Recorded data:

* * *

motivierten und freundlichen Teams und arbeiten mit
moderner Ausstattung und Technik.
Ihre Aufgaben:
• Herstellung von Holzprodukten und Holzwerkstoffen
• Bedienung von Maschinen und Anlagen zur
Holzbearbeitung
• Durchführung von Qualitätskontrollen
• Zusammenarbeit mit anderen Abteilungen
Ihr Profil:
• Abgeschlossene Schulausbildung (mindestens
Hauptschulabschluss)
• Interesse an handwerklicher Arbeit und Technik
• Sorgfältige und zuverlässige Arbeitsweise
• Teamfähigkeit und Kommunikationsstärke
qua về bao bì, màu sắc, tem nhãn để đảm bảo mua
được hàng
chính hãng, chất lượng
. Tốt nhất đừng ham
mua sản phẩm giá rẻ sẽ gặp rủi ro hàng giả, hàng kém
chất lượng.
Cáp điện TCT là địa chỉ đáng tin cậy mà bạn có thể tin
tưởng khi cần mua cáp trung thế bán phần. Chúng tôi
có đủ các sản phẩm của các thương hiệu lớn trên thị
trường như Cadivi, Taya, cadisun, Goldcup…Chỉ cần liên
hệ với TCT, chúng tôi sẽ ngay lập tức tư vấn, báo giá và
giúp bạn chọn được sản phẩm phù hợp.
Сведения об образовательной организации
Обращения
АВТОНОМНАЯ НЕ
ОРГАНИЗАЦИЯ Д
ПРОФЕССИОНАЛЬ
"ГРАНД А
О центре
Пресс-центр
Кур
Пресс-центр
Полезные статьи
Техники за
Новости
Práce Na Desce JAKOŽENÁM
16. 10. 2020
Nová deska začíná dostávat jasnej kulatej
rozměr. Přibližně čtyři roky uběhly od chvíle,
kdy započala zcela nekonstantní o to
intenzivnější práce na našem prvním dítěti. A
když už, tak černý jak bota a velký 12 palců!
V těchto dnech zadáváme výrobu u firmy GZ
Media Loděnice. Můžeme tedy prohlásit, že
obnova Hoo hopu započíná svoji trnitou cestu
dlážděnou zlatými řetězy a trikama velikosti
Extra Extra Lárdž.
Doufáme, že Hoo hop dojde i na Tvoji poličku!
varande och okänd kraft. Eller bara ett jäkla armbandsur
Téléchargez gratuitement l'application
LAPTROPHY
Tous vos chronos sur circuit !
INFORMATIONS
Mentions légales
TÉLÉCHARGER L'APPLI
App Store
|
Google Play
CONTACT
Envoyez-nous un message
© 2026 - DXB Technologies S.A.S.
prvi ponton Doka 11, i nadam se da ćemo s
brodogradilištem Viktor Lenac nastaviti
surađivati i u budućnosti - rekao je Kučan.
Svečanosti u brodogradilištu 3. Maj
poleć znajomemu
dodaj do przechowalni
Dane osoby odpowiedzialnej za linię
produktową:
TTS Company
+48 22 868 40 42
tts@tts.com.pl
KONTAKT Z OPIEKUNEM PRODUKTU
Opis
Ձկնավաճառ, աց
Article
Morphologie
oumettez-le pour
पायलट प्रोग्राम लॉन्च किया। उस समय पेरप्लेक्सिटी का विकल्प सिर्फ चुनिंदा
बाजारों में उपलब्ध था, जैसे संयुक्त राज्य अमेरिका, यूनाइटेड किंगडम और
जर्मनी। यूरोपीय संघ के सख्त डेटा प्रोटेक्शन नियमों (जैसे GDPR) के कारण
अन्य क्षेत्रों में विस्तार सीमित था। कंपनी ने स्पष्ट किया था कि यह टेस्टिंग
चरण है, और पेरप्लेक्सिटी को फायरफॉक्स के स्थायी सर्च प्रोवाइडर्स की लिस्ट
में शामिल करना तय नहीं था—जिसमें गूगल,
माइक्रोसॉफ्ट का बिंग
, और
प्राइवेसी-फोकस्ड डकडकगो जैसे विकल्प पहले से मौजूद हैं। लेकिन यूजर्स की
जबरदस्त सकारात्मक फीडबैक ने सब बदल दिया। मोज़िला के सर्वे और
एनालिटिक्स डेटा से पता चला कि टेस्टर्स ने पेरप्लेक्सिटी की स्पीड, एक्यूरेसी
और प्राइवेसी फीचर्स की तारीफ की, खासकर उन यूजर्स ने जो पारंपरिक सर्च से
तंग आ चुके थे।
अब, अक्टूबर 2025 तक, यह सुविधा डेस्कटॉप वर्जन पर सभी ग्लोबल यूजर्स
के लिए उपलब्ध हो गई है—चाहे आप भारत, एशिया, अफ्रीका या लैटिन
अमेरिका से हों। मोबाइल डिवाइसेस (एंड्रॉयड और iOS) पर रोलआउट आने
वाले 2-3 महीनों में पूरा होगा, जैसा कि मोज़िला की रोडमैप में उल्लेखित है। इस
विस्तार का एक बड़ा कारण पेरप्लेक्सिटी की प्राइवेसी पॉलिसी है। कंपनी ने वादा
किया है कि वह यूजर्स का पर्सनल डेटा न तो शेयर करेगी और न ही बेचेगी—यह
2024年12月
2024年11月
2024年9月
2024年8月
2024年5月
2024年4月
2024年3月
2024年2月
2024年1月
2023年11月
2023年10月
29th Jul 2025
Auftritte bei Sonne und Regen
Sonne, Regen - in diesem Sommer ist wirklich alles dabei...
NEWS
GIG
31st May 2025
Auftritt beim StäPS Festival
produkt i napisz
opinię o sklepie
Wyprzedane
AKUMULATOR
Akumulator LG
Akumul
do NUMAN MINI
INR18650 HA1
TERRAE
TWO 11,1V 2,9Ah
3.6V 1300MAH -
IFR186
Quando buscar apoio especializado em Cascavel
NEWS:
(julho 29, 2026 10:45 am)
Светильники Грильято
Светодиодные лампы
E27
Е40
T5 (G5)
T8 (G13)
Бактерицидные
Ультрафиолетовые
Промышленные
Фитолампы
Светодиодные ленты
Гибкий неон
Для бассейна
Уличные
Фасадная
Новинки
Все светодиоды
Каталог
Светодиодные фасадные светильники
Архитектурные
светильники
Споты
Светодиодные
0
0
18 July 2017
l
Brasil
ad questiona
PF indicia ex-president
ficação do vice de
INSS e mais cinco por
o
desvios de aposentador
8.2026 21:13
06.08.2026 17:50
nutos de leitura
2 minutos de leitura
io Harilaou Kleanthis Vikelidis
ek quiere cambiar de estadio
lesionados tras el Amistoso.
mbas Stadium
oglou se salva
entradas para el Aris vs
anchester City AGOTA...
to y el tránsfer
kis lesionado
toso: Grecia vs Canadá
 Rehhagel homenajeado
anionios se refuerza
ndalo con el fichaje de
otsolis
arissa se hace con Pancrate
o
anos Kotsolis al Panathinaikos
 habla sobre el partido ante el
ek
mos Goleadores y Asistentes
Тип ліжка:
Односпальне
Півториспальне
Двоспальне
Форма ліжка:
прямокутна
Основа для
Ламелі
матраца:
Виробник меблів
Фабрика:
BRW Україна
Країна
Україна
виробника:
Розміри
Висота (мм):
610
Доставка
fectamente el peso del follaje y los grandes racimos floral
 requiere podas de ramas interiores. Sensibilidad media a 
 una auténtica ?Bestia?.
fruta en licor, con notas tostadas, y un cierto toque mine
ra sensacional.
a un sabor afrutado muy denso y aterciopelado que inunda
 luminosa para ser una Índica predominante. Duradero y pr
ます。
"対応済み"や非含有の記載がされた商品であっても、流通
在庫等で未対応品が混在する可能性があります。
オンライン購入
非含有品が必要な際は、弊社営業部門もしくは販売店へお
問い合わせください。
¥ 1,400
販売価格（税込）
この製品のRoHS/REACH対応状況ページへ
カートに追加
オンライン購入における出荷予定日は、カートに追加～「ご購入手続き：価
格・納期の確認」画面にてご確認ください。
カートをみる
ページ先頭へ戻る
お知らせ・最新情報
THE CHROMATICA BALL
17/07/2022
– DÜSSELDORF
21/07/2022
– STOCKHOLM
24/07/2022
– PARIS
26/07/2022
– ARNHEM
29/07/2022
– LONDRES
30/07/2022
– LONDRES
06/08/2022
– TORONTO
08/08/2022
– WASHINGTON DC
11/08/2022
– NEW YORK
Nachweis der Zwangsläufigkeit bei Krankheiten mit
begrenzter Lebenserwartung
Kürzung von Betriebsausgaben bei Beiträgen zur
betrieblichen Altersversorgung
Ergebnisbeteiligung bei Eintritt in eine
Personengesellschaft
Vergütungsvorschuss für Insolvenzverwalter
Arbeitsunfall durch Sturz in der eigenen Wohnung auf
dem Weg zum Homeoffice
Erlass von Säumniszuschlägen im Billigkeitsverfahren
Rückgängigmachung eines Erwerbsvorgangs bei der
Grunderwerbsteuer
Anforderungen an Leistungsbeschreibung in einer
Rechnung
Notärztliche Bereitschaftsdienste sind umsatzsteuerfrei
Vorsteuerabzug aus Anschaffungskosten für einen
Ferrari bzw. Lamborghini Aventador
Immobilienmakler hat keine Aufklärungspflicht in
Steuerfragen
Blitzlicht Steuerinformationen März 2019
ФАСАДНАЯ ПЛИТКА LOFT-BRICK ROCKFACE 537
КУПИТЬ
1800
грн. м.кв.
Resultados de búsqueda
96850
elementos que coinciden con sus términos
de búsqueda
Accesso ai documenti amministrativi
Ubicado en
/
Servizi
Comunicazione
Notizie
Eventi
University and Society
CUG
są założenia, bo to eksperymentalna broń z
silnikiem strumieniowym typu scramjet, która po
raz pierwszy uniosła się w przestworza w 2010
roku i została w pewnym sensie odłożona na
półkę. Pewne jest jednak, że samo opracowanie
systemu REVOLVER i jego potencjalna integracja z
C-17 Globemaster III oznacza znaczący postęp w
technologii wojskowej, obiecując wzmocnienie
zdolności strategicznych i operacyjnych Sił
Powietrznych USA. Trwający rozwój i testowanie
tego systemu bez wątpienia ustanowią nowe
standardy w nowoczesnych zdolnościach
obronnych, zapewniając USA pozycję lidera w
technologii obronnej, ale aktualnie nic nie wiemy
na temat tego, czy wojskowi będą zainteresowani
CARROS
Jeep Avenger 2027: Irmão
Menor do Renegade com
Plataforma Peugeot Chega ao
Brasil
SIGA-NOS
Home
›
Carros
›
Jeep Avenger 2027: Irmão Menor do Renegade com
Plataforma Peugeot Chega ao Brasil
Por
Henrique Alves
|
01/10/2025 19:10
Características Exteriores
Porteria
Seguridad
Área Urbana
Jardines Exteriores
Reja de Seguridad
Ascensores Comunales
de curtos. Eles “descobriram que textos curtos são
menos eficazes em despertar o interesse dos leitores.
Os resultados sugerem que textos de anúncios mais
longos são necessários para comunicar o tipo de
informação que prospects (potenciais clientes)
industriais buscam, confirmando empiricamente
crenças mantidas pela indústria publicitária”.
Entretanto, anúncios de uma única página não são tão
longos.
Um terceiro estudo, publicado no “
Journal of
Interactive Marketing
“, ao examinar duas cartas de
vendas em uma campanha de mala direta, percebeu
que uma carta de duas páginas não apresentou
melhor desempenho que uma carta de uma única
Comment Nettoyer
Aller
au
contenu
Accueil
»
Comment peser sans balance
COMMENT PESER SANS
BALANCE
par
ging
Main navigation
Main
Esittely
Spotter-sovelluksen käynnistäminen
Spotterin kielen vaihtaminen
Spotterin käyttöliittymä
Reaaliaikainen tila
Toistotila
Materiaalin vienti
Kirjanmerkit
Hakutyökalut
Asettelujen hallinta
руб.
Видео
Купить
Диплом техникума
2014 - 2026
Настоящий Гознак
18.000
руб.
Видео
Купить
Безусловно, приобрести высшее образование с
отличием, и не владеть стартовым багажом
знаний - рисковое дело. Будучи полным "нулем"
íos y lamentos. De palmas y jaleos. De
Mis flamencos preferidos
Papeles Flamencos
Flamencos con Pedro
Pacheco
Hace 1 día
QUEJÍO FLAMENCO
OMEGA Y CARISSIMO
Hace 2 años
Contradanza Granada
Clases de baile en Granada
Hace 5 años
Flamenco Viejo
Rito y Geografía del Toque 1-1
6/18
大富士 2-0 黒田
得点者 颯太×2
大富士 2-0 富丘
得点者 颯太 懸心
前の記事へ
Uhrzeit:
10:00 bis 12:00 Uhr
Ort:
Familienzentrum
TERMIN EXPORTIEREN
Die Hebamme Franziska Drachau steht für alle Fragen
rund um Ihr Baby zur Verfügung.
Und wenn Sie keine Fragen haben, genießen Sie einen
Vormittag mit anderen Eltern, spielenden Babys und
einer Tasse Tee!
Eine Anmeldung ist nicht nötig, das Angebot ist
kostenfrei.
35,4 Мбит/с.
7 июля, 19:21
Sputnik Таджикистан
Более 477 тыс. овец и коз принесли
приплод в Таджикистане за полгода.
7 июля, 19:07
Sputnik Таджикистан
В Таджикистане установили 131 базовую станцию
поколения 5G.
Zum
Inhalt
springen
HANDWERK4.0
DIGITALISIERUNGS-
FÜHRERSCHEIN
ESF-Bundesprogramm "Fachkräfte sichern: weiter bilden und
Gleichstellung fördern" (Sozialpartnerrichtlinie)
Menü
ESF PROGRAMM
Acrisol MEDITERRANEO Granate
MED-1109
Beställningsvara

* * *

■ TASK
Reproduce the lines of the material word for word, from its very beginning down to and including the line that contains "und zuverlässige Arbeitsweise".

■ EXPECTED OUTPUT
motivierten und freundlichen Teams und arbeiten mit
moderner Ausstattung und Technik.
Ihre Aufgaben:
• Herstellung von Holzprodukten und Holzwerkstoffen
• Bedienung von Maschinen und Anlagen zur
Holzbearbeitung
• Durchführung von Qualitätskontrollen
• Zusammenarbeit mit anderen Abteilungen
Ihr Profil:
• Abgeschlossene Schulausbildung (mindestens
Hauptschulabschluss)
• Interesse an handwerklicher Arbeit und Technik
• Sorgfältige und zuverlässige Arbeitsweise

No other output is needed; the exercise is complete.